**** Selected passage

PCOCC has only 1 crystal and is also known as single crystal copper. PCOCC is manufactured in Japan and there is only one casting machine in the world that makes true PCOCC.
The history
Standard copper is composed of thousands of individual grains of copper. These grains can add an electrical barrier that is undesirable for high-end audio and video applications.
Normal, high purity copper has about 1500 grains in each foot (5000/m). The signal must cross the junctions between these grains 1500 times in order to travel through one foot of cable. These grain boundaries cause the same type of irritating distortion as current crossing from strand to strand.
In 1985, a method for the extrusion of a grain free copper wire was developed by Professor Ohno in Japan. Known as The Ohno Continuous Casting Method, molten copper is forced out of the mold and very slowly draws the grain down the conductor’s length, creating a ‘single grain structure’.

********

=== Task list ===
1. Shorten the paragraph of the PCOCC copper passage that begins "Normal, high purity copper" while keeping its main facts.
2. Write what comes next in the PCOCC copper passage, picking up after its final sentence.
The listing comes from a separate source, unrelated to the PCOCC copper passage.

**** Record extracts

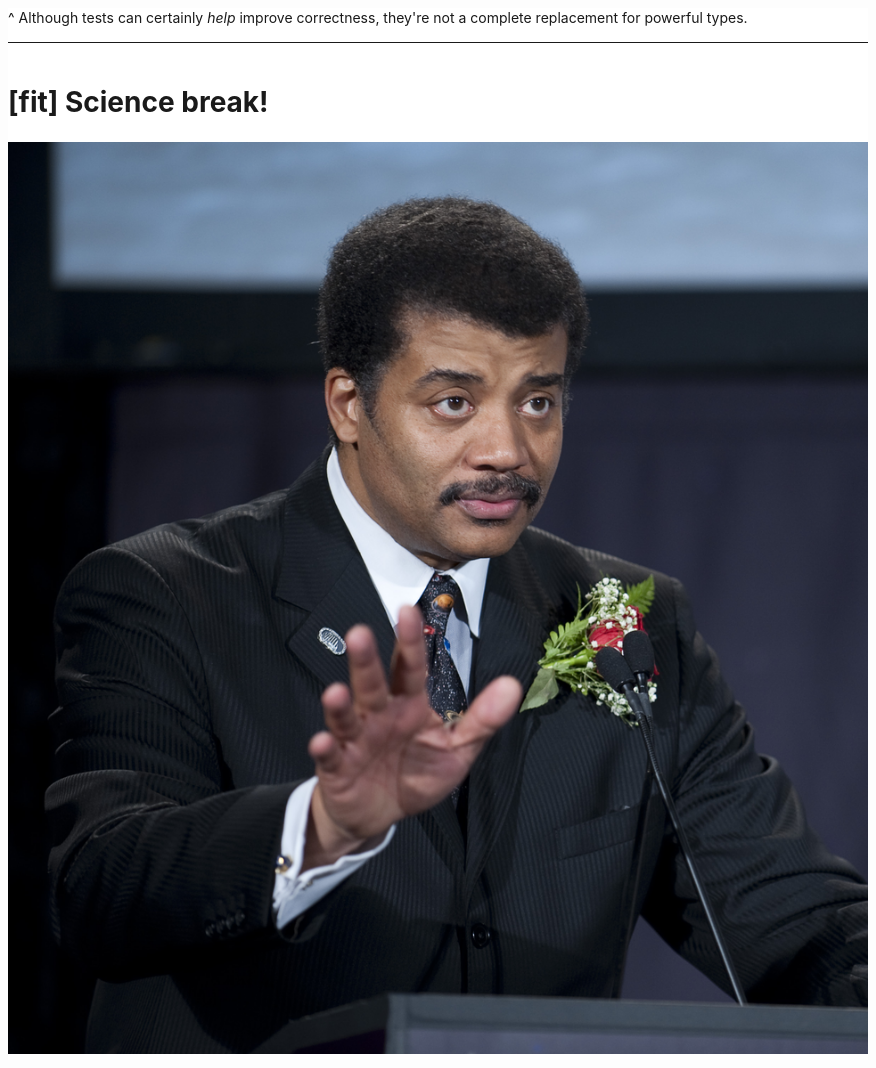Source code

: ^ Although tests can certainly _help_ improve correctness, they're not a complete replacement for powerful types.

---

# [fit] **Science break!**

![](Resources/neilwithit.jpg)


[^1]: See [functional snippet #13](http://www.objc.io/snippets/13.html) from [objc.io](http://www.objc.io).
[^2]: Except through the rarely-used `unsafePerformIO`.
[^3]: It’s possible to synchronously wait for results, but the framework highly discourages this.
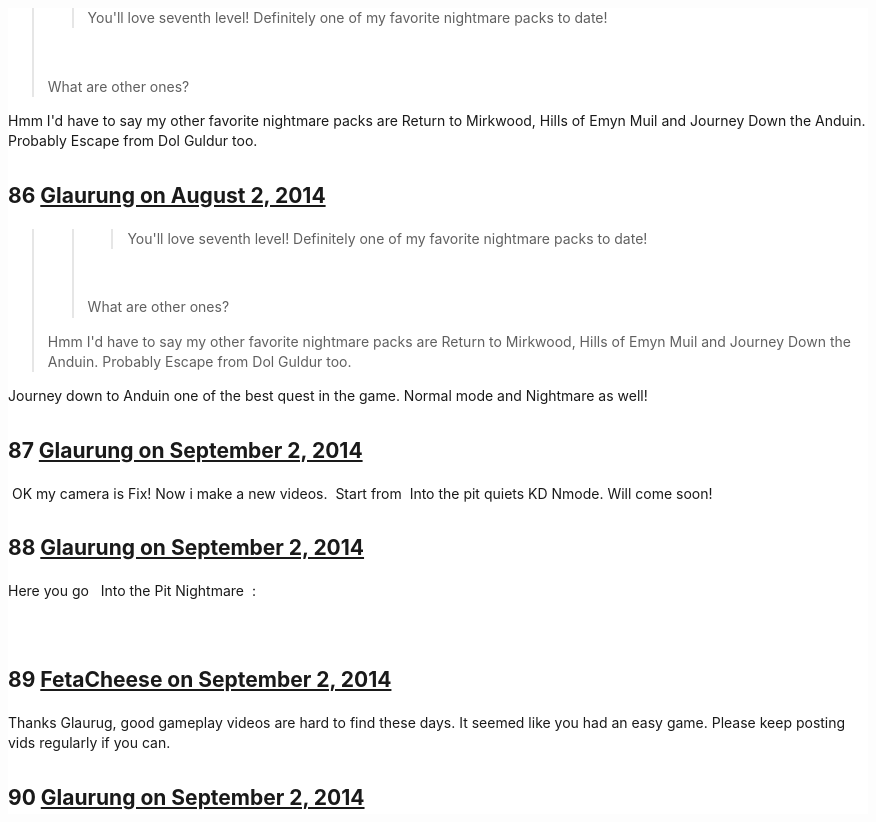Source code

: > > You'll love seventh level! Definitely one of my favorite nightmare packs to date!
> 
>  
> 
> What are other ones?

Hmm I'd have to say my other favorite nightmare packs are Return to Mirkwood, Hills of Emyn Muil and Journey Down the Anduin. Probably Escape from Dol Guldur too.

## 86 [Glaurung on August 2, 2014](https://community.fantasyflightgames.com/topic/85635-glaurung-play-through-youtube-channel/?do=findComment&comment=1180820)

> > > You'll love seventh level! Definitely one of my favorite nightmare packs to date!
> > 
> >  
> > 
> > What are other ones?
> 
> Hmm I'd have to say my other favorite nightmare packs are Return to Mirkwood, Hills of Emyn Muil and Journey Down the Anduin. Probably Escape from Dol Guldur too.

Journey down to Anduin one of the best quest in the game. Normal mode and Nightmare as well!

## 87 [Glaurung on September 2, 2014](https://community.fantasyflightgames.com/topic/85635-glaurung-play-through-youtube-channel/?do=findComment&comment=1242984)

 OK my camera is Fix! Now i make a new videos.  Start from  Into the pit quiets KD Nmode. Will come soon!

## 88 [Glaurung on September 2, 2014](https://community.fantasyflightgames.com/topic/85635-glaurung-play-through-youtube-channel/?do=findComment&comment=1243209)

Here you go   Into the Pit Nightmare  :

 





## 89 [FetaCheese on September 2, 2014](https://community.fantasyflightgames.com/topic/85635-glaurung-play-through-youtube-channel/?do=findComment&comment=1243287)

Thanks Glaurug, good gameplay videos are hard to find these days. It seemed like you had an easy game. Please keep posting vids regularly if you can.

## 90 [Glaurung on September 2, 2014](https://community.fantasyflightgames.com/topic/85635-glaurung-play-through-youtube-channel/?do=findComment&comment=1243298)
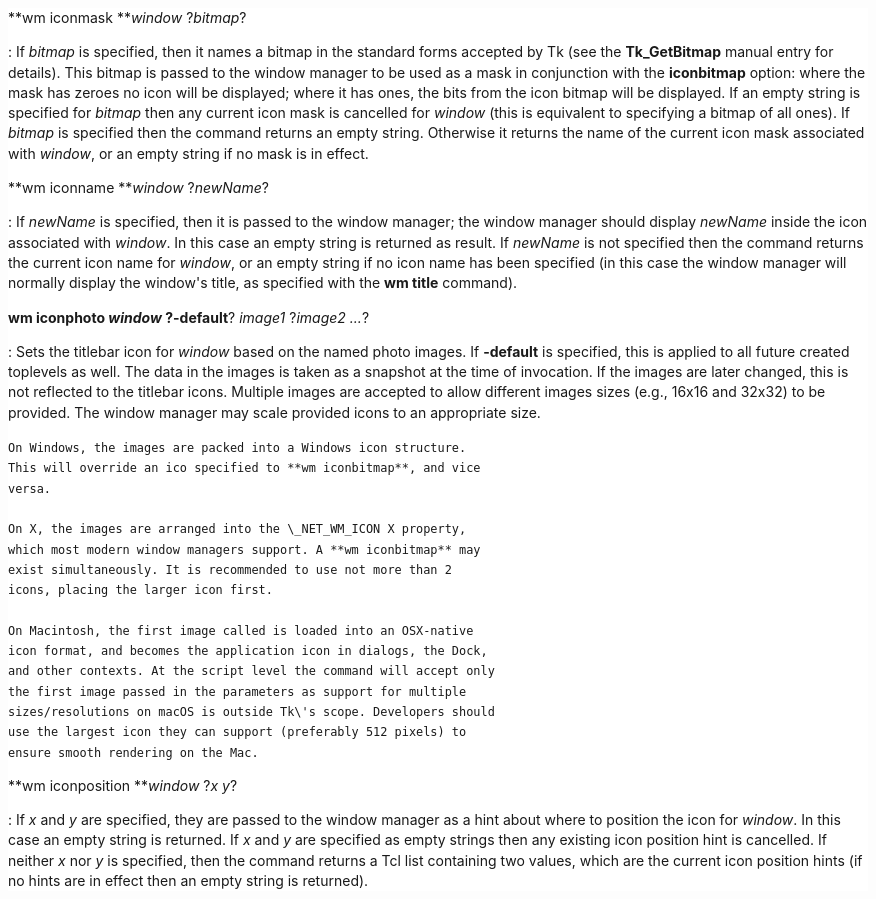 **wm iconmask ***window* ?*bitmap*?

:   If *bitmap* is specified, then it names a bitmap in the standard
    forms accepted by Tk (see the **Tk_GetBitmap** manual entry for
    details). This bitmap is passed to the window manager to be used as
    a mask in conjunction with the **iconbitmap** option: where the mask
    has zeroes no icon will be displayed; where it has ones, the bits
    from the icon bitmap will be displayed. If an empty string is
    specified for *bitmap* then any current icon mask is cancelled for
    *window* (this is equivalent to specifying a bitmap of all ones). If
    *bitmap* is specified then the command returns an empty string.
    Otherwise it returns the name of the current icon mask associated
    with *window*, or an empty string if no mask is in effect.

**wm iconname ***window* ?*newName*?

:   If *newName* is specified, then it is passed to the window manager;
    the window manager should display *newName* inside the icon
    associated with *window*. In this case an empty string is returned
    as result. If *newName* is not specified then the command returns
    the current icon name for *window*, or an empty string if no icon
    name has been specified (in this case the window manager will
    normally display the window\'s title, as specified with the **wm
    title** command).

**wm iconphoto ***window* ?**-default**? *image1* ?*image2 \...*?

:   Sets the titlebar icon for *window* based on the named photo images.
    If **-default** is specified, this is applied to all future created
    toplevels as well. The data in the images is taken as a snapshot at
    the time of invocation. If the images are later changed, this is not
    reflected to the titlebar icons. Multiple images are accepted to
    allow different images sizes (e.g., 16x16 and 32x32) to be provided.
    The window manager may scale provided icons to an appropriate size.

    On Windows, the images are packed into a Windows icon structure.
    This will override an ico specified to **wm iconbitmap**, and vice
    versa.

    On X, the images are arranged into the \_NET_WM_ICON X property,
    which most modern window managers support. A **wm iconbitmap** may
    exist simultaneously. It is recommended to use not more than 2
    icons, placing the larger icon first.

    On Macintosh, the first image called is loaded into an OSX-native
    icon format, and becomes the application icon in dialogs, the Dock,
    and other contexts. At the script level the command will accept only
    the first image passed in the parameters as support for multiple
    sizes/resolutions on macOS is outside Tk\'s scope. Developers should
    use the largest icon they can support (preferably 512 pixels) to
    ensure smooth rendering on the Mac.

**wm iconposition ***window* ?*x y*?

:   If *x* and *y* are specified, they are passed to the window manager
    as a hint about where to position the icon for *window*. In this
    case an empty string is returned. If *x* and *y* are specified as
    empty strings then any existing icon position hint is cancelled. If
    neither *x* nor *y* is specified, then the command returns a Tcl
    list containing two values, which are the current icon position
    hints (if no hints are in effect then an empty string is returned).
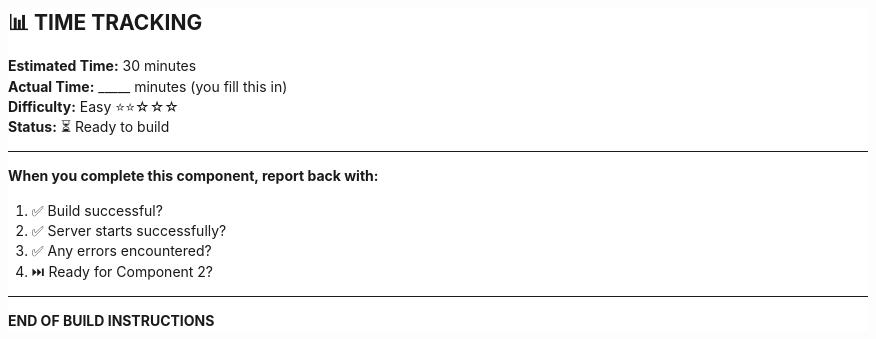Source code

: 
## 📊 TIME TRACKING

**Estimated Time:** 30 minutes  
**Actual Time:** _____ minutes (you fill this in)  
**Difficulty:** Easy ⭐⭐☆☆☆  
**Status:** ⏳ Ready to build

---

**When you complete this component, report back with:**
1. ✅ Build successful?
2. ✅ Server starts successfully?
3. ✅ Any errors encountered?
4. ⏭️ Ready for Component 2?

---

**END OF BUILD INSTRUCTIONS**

********

=== Outputs by task ===
1. High-purity copper has about 1500 grains per foot (5000/m), so a signal crosses 1500 grain junctions for every foot of cable. These boundaries cause distortion similar to that of current passing from strand to strand.

2.
Other types of copper for cables
The first grade above normal high purity copper is called Oxygen-Free High-Conductivity (OFHC) copper.
The next higher grade is an elongated grain copper sometimes called “linear-crystal” (LC-OFC) or “mono-crystal”. These coppers have been carefully drawn in a process that results in only about 70 grains per foot. Cables using LC-OFC have an obvious audible advantage over cables using the same designs with OFHC.
The best copper for cables is PCOCC, because of its characteristics of single crystal, unidirectional, free of impurity, flexible fatigue-resistance, corrosive-resistance, low electric resistance, zero-crystal boundaries and excellent signal transmission ability.